### [Work to complete]
Go through the records and show each line where the word "flash" occurs.

### [Data for review]
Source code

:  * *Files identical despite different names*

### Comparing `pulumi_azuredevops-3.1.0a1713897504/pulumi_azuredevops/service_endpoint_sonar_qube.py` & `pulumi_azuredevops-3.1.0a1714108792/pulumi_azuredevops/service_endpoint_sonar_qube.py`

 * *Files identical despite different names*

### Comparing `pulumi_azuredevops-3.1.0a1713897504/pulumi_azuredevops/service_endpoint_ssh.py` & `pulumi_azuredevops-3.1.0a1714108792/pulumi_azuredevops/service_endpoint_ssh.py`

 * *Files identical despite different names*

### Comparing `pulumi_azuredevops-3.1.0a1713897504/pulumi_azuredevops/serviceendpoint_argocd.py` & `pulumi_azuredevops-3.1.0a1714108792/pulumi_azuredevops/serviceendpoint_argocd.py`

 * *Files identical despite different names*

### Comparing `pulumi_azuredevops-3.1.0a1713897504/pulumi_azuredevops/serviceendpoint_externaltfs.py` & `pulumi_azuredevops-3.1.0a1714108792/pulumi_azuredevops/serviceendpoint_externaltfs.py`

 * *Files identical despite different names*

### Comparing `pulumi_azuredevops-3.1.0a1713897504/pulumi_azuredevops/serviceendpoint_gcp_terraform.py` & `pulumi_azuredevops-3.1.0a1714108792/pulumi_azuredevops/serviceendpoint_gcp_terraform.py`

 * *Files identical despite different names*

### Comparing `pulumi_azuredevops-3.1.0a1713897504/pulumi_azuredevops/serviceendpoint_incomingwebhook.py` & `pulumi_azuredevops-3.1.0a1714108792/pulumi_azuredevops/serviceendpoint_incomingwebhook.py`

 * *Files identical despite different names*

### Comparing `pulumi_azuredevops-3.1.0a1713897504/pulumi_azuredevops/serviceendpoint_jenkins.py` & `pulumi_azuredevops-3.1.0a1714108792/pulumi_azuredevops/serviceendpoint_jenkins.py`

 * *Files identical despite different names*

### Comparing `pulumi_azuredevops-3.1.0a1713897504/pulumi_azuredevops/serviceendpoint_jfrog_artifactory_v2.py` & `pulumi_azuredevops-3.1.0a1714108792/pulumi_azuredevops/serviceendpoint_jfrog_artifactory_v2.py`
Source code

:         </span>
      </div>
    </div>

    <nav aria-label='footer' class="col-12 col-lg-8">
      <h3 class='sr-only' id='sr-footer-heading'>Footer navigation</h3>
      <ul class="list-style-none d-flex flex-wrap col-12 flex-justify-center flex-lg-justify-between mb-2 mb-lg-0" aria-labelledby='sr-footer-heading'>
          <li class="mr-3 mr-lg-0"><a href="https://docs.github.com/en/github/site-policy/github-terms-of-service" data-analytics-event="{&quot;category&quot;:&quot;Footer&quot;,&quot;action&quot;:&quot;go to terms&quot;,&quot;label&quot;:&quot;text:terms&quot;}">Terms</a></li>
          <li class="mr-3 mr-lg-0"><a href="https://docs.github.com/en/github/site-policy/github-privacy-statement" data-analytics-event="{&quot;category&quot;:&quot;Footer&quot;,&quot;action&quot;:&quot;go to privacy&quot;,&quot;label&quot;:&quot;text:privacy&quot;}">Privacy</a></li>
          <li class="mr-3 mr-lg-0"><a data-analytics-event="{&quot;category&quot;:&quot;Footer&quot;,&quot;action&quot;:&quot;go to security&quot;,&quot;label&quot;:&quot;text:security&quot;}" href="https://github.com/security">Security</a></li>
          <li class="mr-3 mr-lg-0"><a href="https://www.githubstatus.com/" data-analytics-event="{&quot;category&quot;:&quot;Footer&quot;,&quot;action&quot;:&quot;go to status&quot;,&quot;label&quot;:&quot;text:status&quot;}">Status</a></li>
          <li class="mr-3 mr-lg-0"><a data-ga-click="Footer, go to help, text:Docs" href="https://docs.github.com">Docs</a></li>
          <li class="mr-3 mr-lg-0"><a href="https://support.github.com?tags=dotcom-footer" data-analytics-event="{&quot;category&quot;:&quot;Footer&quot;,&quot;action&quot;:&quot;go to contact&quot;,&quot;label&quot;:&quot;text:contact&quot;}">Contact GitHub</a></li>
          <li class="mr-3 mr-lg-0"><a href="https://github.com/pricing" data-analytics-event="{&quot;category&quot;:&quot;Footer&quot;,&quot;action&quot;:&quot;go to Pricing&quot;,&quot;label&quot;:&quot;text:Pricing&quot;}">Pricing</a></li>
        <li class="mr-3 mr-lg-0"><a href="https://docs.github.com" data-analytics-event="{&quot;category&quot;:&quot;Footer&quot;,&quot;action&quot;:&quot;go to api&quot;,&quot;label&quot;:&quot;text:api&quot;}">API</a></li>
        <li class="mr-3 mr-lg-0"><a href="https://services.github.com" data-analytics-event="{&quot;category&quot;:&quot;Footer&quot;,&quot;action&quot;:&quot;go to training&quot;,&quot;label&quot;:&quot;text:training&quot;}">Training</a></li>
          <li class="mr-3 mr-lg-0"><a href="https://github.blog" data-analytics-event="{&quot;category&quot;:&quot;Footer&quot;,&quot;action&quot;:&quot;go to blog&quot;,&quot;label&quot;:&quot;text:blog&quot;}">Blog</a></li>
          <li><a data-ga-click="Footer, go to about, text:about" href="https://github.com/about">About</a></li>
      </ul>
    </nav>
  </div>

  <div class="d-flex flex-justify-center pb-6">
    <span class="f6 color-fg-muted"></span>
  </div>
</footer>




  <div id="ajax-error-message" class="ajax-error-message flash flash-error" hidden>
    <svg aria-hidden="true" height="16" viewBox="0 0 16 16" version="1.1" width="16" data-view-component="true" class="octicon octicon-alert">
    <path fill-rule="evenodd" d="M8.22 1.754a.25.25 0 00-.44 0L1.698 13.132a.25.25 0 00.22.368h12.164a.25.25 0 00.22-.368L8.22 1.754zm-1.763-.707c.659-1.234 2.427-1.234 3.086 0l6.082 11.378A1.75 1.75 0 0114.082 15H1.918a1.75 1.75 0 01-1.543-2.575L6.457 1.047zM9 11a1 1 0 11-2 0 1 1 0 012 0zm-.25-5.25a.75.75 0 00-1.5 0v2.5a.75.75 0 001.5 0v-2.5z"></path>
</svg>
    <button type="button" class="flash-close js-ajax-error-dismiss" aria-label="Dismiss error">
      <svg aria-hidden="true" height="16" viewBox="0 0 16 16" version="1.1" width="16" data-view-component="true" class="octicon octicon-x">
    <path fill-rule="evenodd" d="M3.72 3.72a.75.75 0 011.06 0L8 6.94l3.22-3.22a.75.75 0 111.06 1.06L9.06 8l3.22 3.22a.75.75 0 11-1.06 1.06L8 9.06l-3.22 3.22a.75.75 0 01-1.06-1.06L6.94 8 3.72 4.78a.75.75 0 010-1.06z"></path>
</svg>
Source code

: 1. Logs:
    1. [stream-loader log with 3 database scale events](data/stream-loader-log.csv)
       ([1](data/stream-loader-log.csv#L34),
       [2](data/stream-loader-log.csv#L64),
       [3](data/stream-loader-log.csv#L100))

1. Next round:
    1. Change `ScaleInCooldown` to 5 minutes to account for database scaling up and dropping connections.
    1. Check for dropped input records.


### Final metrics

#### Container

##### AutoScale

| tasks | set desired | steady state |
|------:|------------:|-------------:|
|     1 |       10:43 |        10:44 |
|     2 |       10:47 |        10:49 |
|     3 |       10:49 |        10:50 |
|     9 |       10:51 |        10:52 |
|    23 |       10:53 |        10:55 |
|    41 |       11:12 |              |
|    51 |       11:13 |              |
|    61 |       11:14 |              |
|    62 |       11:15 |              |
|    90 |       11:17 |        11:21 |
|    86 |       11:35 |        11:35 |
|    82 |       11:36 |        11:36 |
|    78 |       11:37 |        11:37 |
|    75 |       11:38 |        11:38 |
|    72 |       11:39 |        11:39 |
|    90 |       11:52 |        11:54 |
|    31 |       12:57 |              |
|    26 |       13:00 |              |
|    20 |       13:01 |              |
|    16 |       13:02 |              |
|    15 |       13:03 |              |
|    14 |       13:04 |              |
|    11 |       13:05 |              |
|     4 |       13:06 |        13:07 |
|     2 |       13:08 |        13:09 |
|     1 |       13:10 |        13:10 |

### [Answer to this problem]
  <div id="ajax-error-message" class="ajax-error-message flash flash-error" hidden>
    <button type="button" class="flash-close js-ajax-error-dismiss" aria-label="Dismiss error">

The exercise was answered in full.